Brief — A single number is the answer: the count of lines in these records with "nbsp" in them.

Supplied information —
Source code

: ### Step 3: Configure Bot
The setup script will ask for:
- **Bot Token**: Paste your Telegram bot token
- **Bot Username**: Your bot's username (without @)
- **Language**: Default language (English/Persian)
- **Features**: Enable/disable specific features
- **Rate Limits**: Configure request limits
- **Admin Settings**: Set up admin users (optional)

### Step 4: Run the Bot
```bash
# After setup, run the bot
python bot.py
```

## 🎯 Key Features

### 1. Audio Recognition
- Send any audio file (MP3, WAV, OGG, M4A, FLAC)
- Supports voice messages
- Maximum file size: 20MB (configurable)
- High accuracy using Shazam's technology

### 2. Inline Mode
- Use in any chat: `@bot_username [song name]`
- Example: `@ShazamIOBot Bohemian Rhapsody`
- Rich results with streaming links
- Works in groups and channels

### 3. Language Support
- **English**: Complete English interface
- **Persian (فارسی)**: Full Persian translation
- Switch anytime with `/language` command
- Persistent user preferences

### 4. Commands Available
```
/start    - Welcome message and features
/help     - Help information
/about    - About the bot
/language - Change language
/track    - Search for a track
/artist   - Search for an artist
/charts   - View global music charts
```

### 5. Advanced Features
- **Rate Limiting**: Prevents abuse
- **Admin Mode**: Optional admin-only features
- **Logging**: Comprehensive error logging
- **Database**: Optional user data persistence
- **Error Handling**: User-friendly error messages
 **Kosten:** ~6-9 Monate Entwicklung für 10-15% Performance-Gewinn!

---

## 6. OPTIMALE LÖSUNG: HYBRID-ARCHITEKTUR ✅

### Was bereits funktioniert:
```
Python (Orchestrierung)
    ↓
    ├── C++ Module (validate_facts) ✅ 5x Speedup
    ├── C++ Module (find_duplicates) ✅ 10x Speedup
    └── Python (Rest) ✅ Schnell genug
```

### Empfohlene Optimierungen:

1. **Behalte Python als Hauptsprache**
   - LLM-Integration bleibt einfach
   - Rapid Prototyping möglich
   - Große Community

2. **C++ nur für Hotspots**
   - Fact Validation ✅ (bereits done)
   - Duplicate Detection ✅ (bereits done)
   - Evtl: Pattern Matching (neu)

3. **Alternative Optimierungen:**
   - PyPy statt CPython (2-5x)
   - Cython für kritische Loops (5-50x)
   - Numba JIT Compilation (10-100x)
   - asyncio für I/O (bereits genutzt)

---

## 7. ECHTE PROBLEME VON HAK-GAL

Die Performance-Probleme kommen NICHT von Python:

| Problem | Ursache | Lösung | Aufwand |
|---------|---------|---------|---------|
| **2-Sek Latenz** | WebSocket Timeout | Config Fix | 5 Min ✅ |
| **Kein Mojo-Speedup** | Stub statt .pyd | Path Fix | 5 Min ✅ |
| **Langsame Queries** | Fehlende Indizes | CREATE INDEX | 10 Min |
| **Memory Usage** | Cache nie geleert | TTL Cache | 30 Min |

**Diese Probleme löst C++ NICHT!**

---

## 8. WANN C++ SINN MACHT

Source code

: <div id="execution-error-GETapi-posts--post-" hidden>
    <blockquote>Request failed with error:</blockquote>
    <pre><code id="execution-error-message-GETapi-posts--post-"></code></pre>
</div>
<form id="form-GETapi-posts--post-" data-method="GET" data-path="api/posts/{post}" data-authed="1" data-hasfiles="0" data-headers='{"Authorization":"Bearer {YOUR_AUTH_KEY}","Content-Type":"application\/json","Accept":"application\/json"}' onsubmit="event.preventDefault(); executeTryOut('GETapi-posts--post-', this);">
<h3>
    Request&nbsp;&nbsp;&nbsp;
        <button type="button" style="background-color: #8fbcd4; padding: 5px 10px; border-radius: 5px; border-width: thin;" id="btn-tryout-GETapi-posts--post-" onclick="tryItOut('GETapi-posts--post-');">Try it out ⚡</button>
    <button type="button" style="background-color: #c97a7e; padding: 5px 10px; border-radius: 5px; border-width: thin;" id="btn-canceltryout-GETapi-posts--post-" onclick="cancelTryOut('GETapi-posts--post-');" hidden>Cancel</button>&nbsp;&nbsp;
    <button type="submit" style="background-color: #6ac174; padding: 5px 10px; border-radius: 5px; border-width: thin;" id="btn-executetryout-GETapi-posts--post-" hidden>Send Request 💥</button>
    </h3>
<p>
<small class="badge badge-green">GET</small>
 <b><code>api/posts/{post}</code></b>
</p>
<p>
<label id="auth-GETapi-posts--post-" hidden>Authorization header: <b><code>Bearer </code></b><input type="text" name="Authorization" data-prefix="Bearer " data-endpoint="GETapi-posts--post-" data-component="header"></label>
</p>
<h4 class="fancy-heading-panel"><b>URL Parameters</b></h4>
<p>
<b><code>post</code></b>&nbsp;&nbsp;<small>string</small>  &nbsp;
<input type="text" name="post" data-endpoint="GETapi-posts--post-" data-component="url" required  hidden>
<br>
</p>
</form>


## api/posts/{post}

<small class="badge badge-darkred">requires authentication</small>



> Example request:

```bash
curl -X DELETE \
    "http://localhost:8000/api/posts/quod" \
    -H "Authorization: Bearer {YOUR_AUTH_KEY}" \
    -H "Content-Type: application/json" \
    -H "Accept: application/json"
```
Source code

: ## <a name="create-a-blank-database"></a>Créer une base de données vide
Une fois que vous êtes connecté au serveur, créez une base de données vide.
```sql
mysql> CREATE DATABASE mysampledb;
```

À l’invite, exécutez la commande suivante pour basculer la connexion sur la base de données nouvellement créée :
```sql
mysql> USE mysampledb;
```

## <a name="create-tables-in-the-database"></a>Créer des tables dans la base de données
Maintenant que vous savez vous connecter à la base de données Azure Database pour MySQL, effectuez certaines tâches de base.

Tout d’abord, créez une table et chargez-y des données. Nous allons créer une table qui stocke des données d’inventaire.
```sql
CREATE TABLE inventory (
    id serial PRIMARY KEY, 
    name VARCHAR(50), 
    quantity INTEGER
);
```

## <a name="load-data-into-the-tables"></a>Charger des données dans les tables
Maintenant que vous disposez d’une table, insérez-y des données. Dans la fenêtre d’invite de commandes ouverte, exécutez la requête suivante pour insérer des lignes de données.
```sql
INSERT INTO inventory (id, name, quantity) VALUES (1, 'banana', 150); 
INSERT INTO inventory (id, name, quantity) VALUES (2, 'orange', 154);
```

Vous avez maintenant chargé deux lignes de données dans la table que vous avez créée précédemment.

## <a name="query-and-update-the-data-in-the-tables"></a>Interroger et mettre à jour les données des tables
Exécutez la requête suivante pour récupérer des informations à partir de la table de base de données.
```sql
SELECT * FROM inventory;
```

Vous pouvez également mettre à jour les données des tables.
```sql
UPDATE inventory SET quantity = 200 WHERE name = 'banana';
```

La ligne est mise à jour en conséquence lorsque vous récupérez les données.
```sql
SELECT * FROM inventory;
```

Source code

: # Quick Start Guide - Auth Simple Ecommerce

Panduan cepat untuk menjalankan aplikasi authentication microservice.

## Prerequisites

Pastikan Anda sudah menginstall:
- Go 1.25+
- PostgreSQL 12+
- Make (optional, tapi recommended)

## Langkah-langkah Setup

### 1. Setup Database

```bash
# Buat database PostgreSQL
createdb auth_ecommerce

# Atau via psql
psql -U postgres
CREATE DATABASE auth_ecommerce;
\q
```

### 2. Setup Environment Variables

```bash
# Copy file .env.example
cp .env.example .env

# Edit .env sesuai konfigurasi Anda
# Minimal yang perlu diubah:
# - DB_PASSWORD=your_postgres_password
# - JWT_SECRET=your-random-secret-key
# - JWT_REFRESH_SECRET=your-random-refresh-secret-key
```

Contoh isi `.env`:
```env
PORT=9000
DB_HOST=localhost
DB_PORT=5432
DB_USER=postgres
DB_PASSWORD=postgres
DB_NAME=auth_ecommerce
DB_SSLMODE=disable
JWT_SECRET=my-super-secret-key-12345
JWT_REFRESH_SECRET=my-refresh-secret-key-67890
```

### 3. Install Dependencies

Task solution — 3